Humans, it seems, are in search of perfect role models. We love heroes. In fact, a mere hero isn’t sufficient any more, what we want are superheroes.  And for Christians, where better to find heroes and even superheroes than in the Bible? Except, well, when you actually start looking for superheroes in the Bible, they are hard to find.

In fact, one of the amazing things about the people in the Bible is how human- and by human I mean flawed- people in the Bible are.  You don’t have to read very much or for too long to find people behaving badly. Honestly there’s almost too many examples to choose from. This past week at Westminster Reads we read part of the story of Abram, Sari and Hagar. You can read the story here.

It is a story where absolutely no one behaves well. Hagar, a slave, is “given” to Abram by Sarai. She is given to him for sex, to become pregnant. While this was not uncommon in the ancient world, it was a terrible practice. But becoming pregnant with Abram’s heir does give Hagar some status and some security. It also seems to give Hagar, at least from Sarai’s point of view, an attitude problem.

Sarai thinking she has solved the problem of no heirs discovers this transaction, the “gift” of  her slave to Abram, is more emotionally difficult than she had imagined. She is jealous and upset and acts harshly toward Hagar.

Meanwhile, Abram who in this culture is supposed to be in charge of his wife and her slave shirks his responsibility. He is supposed to keep order and peace in his large family. It appears he doesn’t want to be in the middle of this dispute. We’ve already seen Abram’s tendency to avoid conflict in Genesis 12. Not the most sensitive, empathetic guy in the Ancient Near East.

These are the people God enters into covenant with- prideful, jealous, avoidant, insecure,  abused, and abusing.
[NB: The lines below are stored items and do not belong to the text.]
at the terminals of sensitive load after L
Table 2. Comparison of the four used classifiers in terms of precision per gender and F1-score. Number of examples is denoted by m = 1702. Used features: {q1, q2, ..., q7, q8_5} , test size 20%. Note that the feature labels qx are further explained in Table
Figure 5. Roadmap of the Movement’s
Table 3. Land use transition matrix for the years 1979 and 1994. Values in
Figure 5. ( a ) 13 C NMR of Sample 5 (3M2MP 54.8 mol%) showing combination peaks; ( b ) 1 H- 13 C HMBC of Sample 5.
Yes, Father Abraham and Mother Sarah, these are not the heroes we were looking for.

Never the less, God takes care of each of them and keeps God’s promises to them, regardless of whether they deserve it or not. This is actually one of the big themes of the Bible, God’s steadfast love for all of us- always, no matter what. Notice- not dependent on our behavior, not able to be earned or deserved.
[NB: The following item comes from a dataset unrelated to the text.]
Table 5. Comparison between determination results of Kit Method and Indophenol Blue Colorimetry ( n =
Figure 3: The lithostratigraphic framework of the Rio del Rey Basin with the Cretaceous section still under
Which makes me wonder why we are so harsh with each other. I’m not suggesting we ignore bad behavior but how should we respond? God doesn’t toss people away after a mistake- or even after a few mistakes, so why do we?

We know we are not supposed to toss people away but we do it anyway, mostly I think, because it is hard work not to do that. Looking at the story of the Flood, I suspect it can be difficult even for God. But God perseveres and so should we.
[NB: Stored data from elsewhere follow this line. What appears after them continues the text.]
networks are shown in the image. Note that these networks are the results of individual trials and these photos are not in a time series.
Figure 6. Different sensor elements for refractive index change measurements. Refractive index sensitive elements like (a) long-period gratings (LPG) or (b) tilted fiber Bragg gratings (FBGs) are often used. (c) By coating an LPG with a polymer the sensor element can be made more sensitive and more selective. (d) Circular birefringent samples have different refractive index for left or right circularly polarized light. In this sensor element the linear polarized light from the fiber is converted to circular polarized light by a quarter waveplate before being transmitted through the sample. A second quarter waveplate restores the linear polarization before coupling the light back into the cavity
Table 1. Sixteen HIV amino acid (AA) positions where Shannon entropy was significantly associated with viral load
We’ll keep reading to see how Abram, Sarai, and Hagar and God work this out. And we’ll keep living and see how God works this out with us.

3 thoughts on “Bad Behavior, Biblically Speaking

  1. a really good topic. People do behave badly. And yet, in the church, we have a standard of righteousness, which we derive from God’s standard of holiness. But we too often reduce holiness to individual acts — when actually it’s a state that cannot be achieved. Good thinking you have here that nudges my brain.